Aloe eases inflammation

Both in Folk Medicine and general home medicine in recent times, a very common use of Aloe Vera has been as a healing balm for cuts, wounds, burns and abrasions – or anything which has involved penetration or breakage of the skin surface.
For example, among home remedies, the slit leaf was strapped onto the affected part to expose the surface tissue of the patient to the inner gel of the leaf. Two separate actions of Aloe are involved here. One is the alleviation of the painful inflammation which accompanies injuries and the other is the healing of the injury. In this article it is the alleviation of the inflammation which will be reviewed. However, the power of Aloe to alleviate the effects of cuts, wounds, burns and abrasions does not restrict its anti-inflammatory powers just to those particular uses. A very great range of internal illnesses also involve inflammatory processes and we can expect Aloe to alleviate these also.

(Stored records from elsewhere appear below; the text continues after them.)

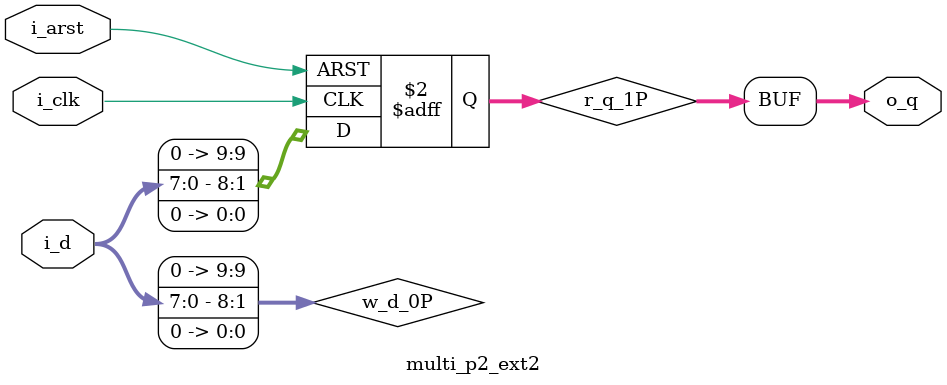
<source format=v>

module multi_p2_ext2
#(
	parameter	D_WIDTH	= 8
)
(
	input	i_arst,
	input	i_clk,
	
	input	[D_WIDTH-1:0]i_d,
	output	[D_WIDTH+2-1:0]o_q
);

reg		[D_WIDTH+2-1:0]r_q_1P;

wire	[D_WIDTH+2-1:0]w_d_0P;

assign	w_d_0P	= {1'b0, i_d, 1'b0};

always@(posedge i_arst or posedge i_clk)
begin
	if (i_arst)
		r_q_1P	<= {D_WIDTH+2{1'b0}};
	else
		r_q_1P	<= w_d_0P;
end

assign	o_q	= r_q_1P;

endmodule

</source>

The Nature of Acute Inflammation
Inflammation is the body’s first reaction to damage by whatever means, physical, bacterial, chemical, or damage of an internal sort known as “auto-immunity”. Whatever its cause, inflammation is a complex physiological process with several components to it, all of them aimed at dealing with a possible invasion by foreign organisms or substances and preparing the way for healing afterwards. It is accompanied by four particularly obvious effects which everyone has experienced when they are hurt. These are redness, heat, swelling and pain, often referred to by the rather similar sounding quartet of their names in Latin, i.e. they are respectively, rubor, calor, tumor and dolor.

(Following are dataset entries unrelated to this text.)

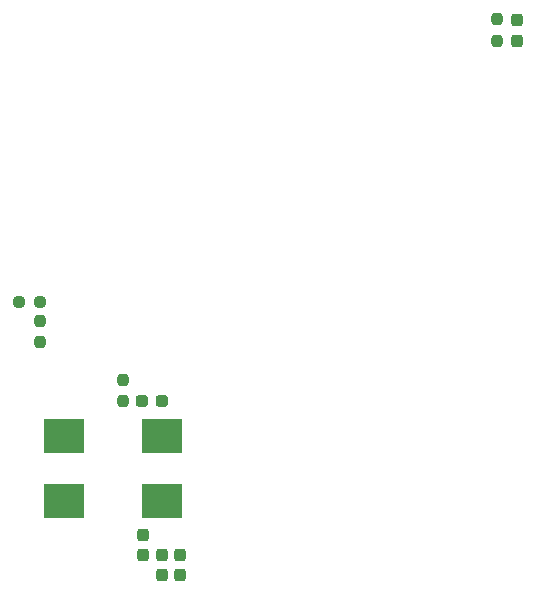
<source format=gbr>
%TF.GenerationSoftware,KiCad,Pcbnew,(6.0.0-0)*%
%TF.CreationDate,2023-01-16T12:55:46-05:00*%
%TF.ProjectId,Spindle_Driver,5370696e-646c-4655-9f44-72697665722e,rev?*%
%TF.SameCoordinates,Original*%
%TF.FileFunction,Paste,Top*%
%TF.FilePolarity,Positive*%
%FSLAX46Y46*%
G04 Gerber Fmt 4.6, Leading zero omitted, Abs format (unit mm)*
G04 Created by KiCad (PCBNEW (6.0.0-0)) date 2023-01-16 12:55:46*
%MOMM*%
%LPD*%
G01*
G04 APERTURE LIST*
G04 Aperture macros list*
%AMRoundRect*
0 Rectangle with rounded corners*
0 $1 Rounding radius*
0 $2 $3 $4 $5 $6 $7 $8 $9 X,Y pos of 4 corners*
0 Add a 4 corners polygon primitive as box body*
4,1,4,$2,$3,$4,$5,$6,$7,$8,$9,$2,$3,0*
0 Add four circle primitives for the rounded corners*
1,1,$1+$1,$2,$3*
1,1,$1+$1,$4,$5*
1,1,$1+$1,$6,$7*
1,1,$1+$1,$8,$9*
0 Add four rect primitives between the rounded corners*
20,1,$1+$1,$2,$3,$4,$5,0*
20,1,$1+$1,$4,$5,$6,$7,0*
20,1,$1+$1,$6,$7,$8,$9,0*
20,1,$1+$1,$8,$9,$2,$3,0*%
G04 Aperture macros list end*
%ADD10RoundRect,0.237500X0.237500X-0.287500X0.237500X0.287500X-0.237500X0.287500X-0.237500X-0.287500X0*%
%ADD11R,3.500000X3.000000*%
%ADD12RoundRect,0.237500X-0.237500X0.300000X-0.237500X-0.300000X0.237500X-0.300000X0.237500X0.300000X0*%
%ADD13RoundRect,0.237500X-0.250000X-0.237500X0.250000X-0.237500X0.250000X0.237500X-0.250000X0.237500X0*%
%ADD14RoundRect,0.237500X0.287500X0.237500X-0.287500X0.237500X-0.287500X-0.237500X0.287500X-0.237500X0*%
%ADD15RoundRect,0.237500X0.237500X-0.250000X0.237500X0.250000X-0.237500X0.250000X-0.237500X-0.250000X0*%
%ADD16RoundRect,0.237500X-0.237500X0.250000X-0.237500X-0.250000X0.237500X-0.250000X0.237500X0.250000X0*%
%ADD17RoundRect,0.237500X0.237500X-0.300000X0.237500X0.300000X-0.237500X0.300000X-0.237500X-0.300000X0*%
G04 APERTURE END LIST*
D10*
%TO.C,D3*%
X191700000Y-70875000D03*
X191700000Y-69125000D03*
%TD*%
D11*
%TO.C,L2*%
X161600000Y-104350000D03*
X161600000Y-109850000D03*
%TD*%
%TO.C,L1*%
X153300000Y-104350000D03*
X153300000Y-109850000D03*
%TD*%
D12*
%TO.C,C4*%
X161600000Y-114437500D03*
X161600000Y-116162500D03*
%TD*%
D13*
%TO.C,R2*%
X149487500Y-92990000D03*
X151312500Y-92990000D03*
%TD*%
D14*
%TO.C,D2*%
X161660000Y-101410000D03*
X159910000Y-101410000D03*
%TD*%
D15*
%TO.C,R1*%
X158300000Y-101412500D03*
X158300000Y-99587500D03*
%TD*%
%TO.C,R3*%
X151305000Y-96412500D03*
X151305000Y-94587500D03*
%TD*%
D12*
%TO.C,C2*%
X163200000Y-116162500D03*
X163200000Y-114437500D03*
%TD*%
D16*
%TO.C,R4*%
X190000000Y-69087500D03*
X190000000Y-70912500D03*
%TD*%
D17*
%TO.C,C3*%
X160000000Y-114462500D03*
X160000000Y-112737500D03*
%TD*%
M02*

</source>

Anti-Inflammatory Action of Aloe in Acute Inflammation
The anti-inflammatory action of Aloe in acute inflammation is one of its best known actions. It is clearly responsible for all the early benefits from applying Aloe Gel or Whole Leaf Extract, or various preparations and ointments and creams of Aloe to wounds, cuts and abrasions of all kinds. It must also be responsible for the early benefits in sports injuries, frostbite, burns and radiation burns, in the tissue-damage applications associated with dentistry as well as its earliest effects upon arthritis and upon infections. Many kinds of beneficial action which Aloe has been noted to have upon other conditions which are primarily inflammatory in nature, would also be examples of this same basis of action, including insect bites and stings of all kinds and also jellyfish stings. Much skin disease also is associated with a lot of inflammation and clearly benefits from the same action. It is certainly reasonable to list the anti-inflammatory action as being one of thie fundamental beneficial actions of Aloe..
Salicylic Acid and Salicylates
Another theory about anti-inflammatory action is that the aromatic acid salicylic acid, and its salts, the salicylates, make an important contribution. Salicylic acid is closely related to aspirin, which does reduce inflammation by inhibiting the production of some hormones called “prostaglandins”
The Nature of Chronic Inflammation
Where the cause of the inflammation is continuously applied, a type of inflammation known as “chronic inflammation” is set up. This may come about by repeated environmental exposure to an irritant, by a foreign body within the tissue, by bacteria which resist removal, by internal toxins which the body lacks the enzymes or the vitality to remove or which enter continuously while also being removed, or by a disordered immune system attacking the body’s own tissues (auto-immunity).
Inflammatory Conditions That Benefit from Aloe
This is relatively little researched area and the tendency has been to investigate the performance of Aloe against named illnesses without seeking to ascribe the positive results to the exact mechanism of Aloe’s actions. It can be observed, however that the following conditions, which have been demonstrated to benefit from Aloe do involve chronic inflammation, peptic ulcer, leg ulcers, arthritis and Type II diabetes.